Sometimes referred to as a “petit jury," or small jury, to compare it with a grand jury. Jury trials tend to result from serious crimes and include a judge and a group of jurors, who have been chosen and approved from a pool of people. The jury listens to the evidence presented and finds the facts of the case while the judge interprets the law in the case. At the end of a trial, juries make a decision about the guilt or innocence of the accused. The actual penalty for the crime is set by the judge.

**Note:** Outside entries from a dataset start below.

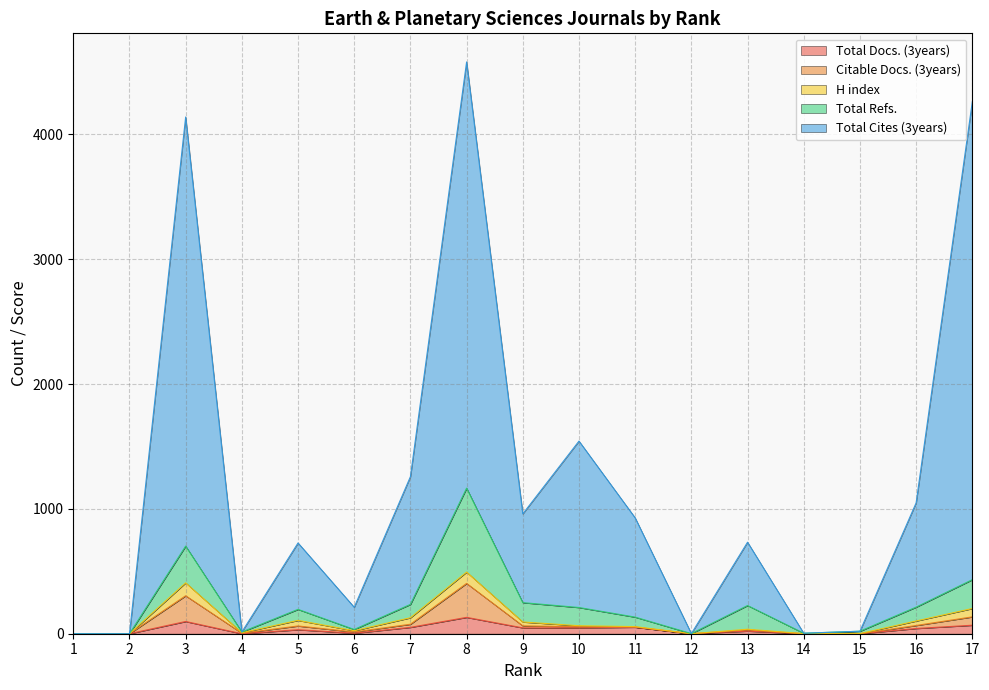

What value does the Total Refs. series have at 4?

14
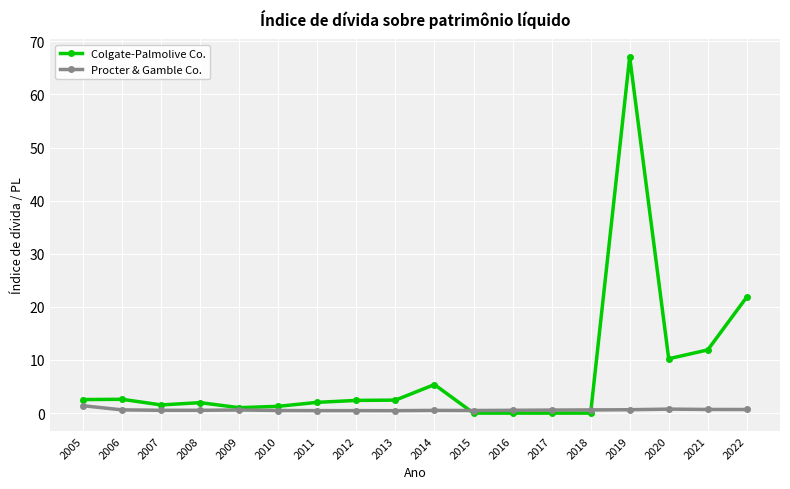

True or false: Procter & Gamble Co. and Colgate-Palmolive Co. intersect in this chart.

True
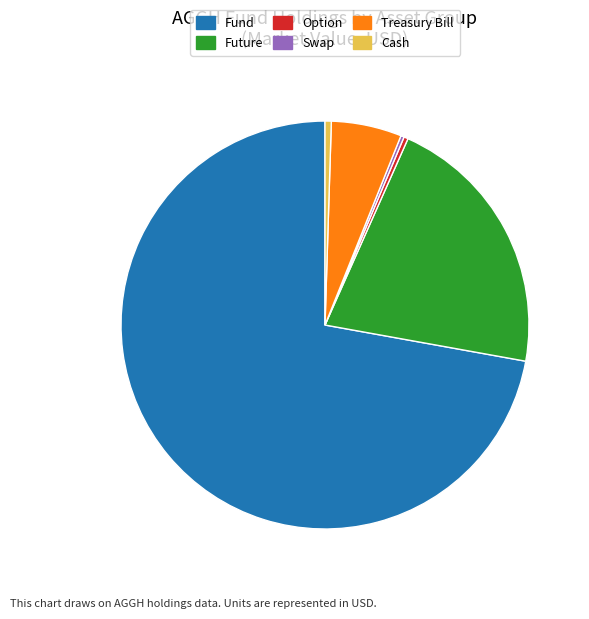

Approximately how many times larger is the value at Fund compared to Treasury Bill?

12.9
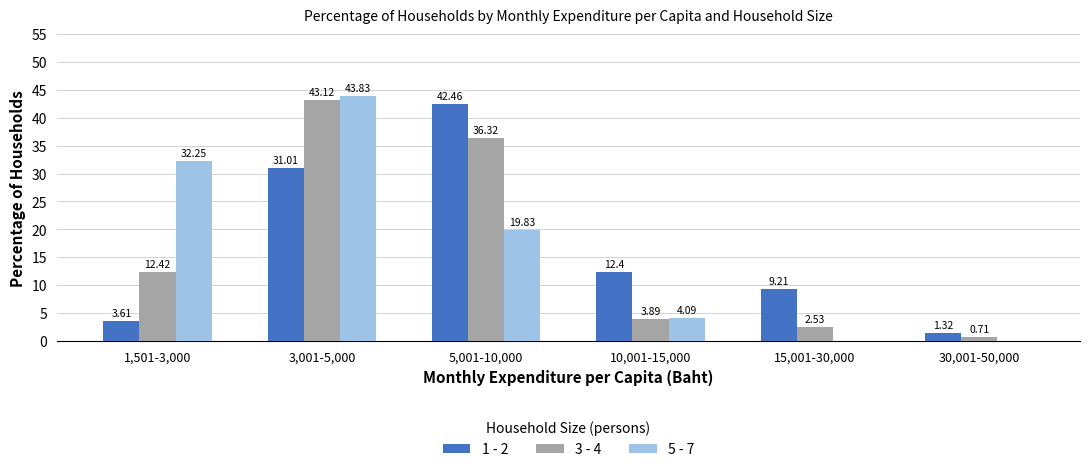

At which category is the sum across all series the highest?

3,001-5,000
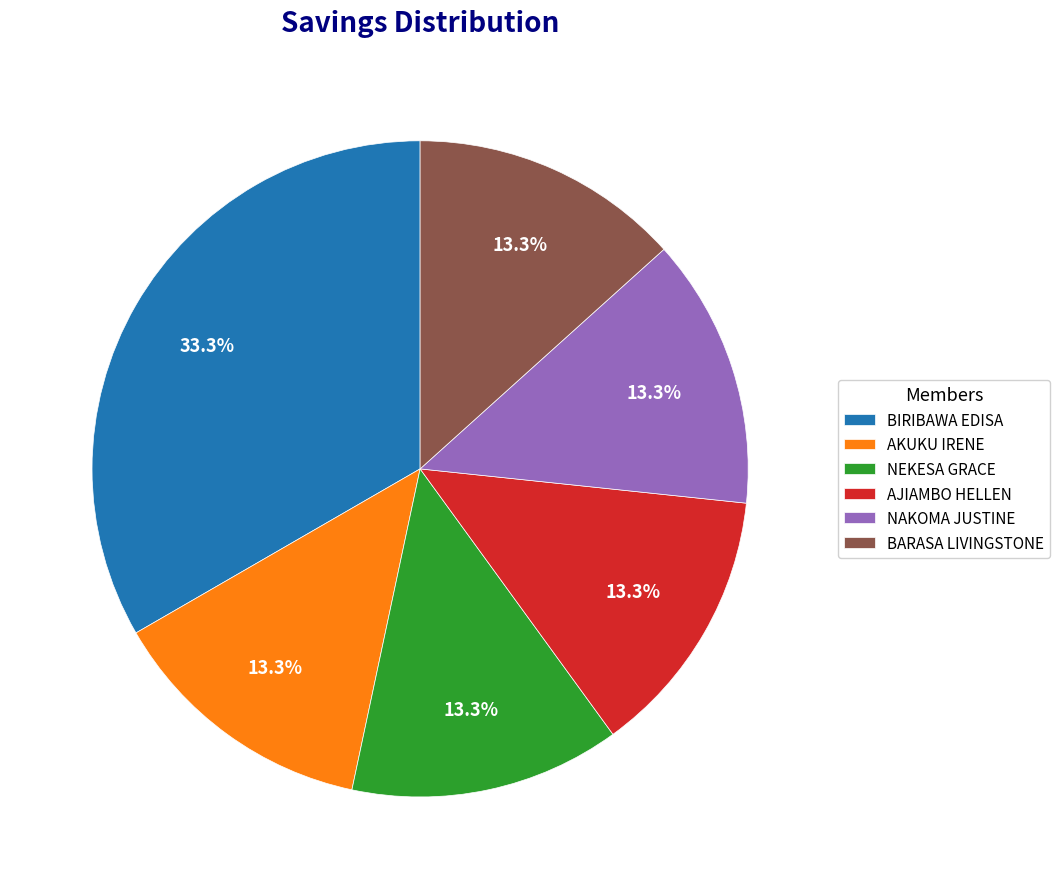

How many slices are in this pie chart?

6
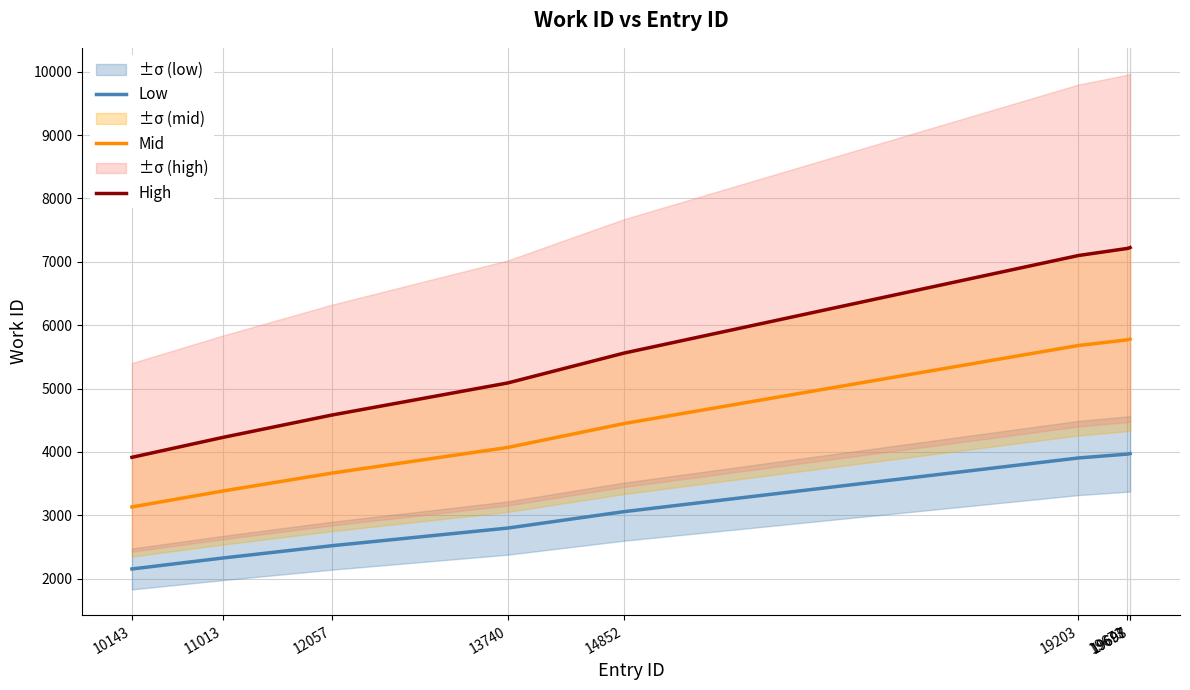

Reading right to left, transcribe all the data shown in this chart.

Low: 19698=3973.2	19697=3972.7	19673=3966.1	19203=3904.5	14852=3057.5	13740=2798.4	12057=2520.1	11013=2326.0	10143=2153.2
Mid: 19698=5779.2	19697=5778.4	19673=5768.8	19203=5679.2	14852=4447.2	13740=4070.4	12057=3665.6	11013=3383.2	10143=3132.0
High: 19698=7224.0	19697=7223.0	19673=7211.0	19203=7099.0	14852=5559.0	13740=5088.0	12057=4582.0	11013=4229.0	10143=3915.0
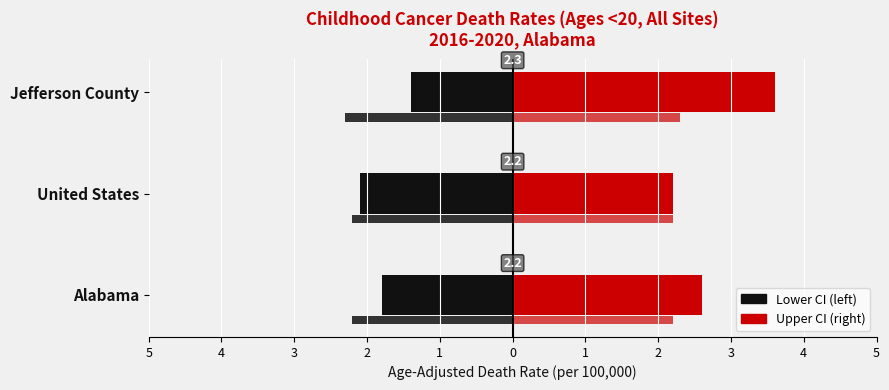

How many groups of bars are there?

3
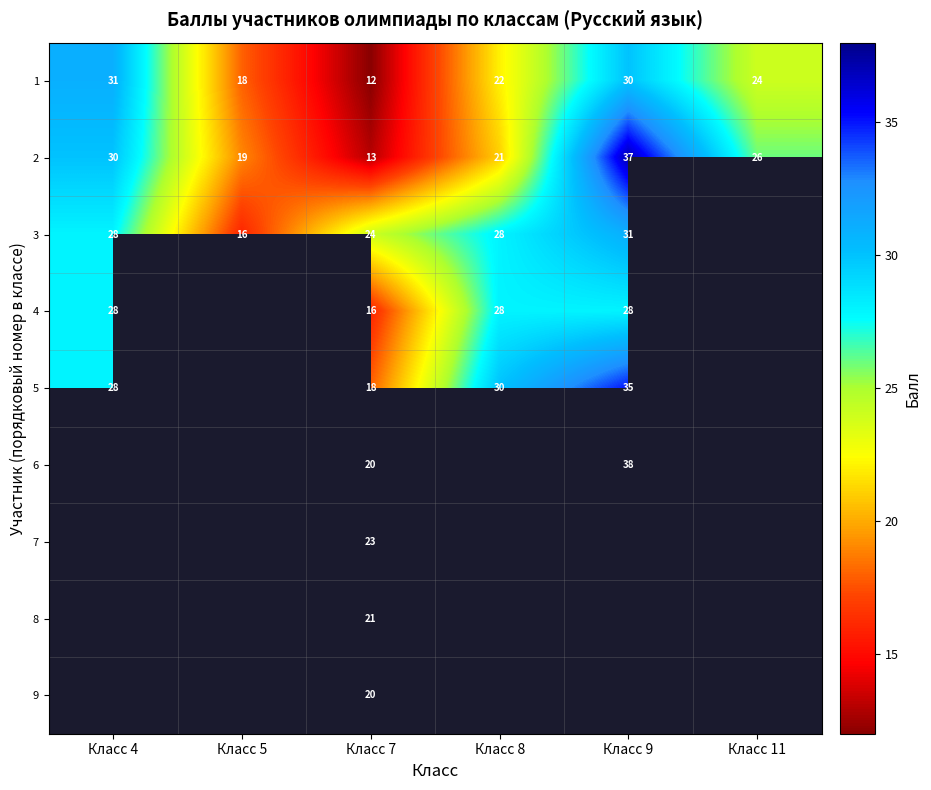

List the labels in order of 2 value, smallest first.

Класс 7, Класс 5, Класс 8, Класс 11, Класс 4, Класс 9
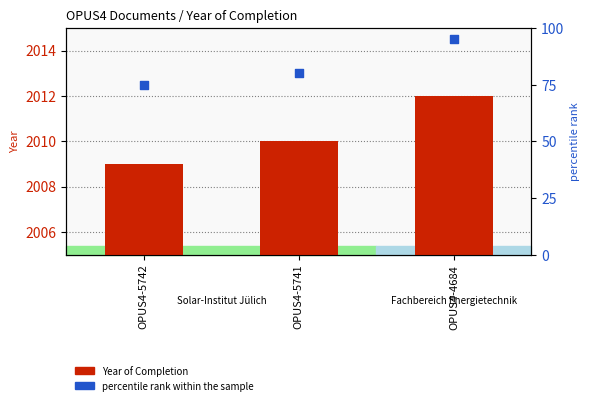

At which category is the sum across all series the highest?

OPUS4-4684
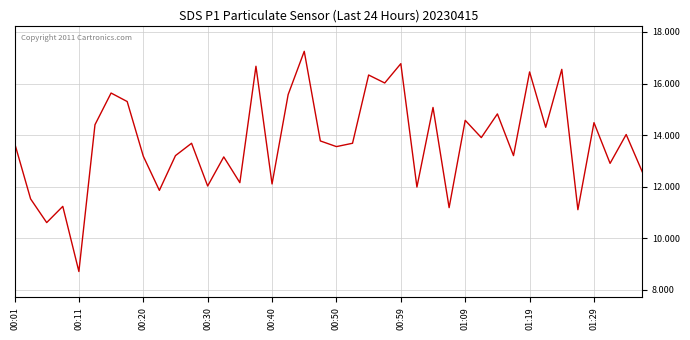

What is the minimum value shown in the chart?

8.7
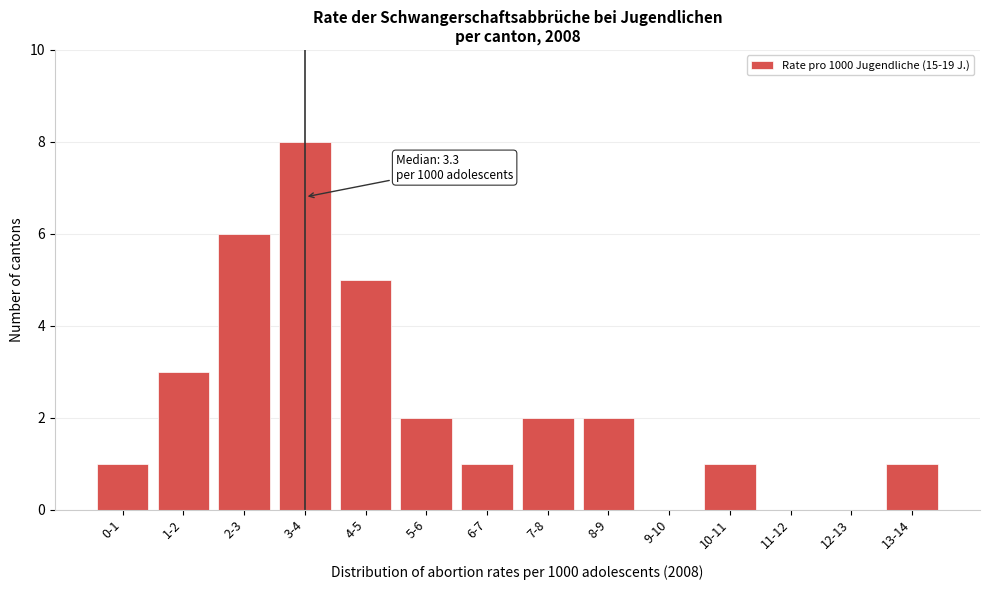

Reading left to right, what are all the values shown in this chart?

0-1=1	1-2=3	2-3=6	3-4=8	4-5=5	5-6=2	6-7=1	7-8=2	8-9=2	9-10=0	10-11=1	11-12=0	12-13=0	13-14=1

A formal written order approved or signed by a judge or magistrate, allowing law enforcement officials the right to conduct activities. Warrants can be related either to a request to search premises or to arrest someone. A search warrant allows police to enter and search a location for items named in the warrant. Search warrants require that the police have demonstrated to a judge in advance that they have probable cause to believe the items they seek, relating to the investigation of a crime, are in the location for which they requested the warrant. An arrest warrant authorizes police to arrest someone and requires that police have shown a judge or magistrate that a crime has been committed and the person named in the warrant is responsible for the crime.
White Collar Crimes
A class of crimes committed by professionals, business people and public officials that generally involves a deliberate attempt to mislead others. Most white collar crimes involve theft or fraudulent representation for the purpose of obtaining money under misleading circumstances. Crimes that could fall under the “white collar” descriptive class would include, but not be limited to, embezzlement, securities fraud, tax fraud, investment fraud, money laundering, counterfeiting, and extortion. Criminal defense attorneys assist clients charged with white collar crimes.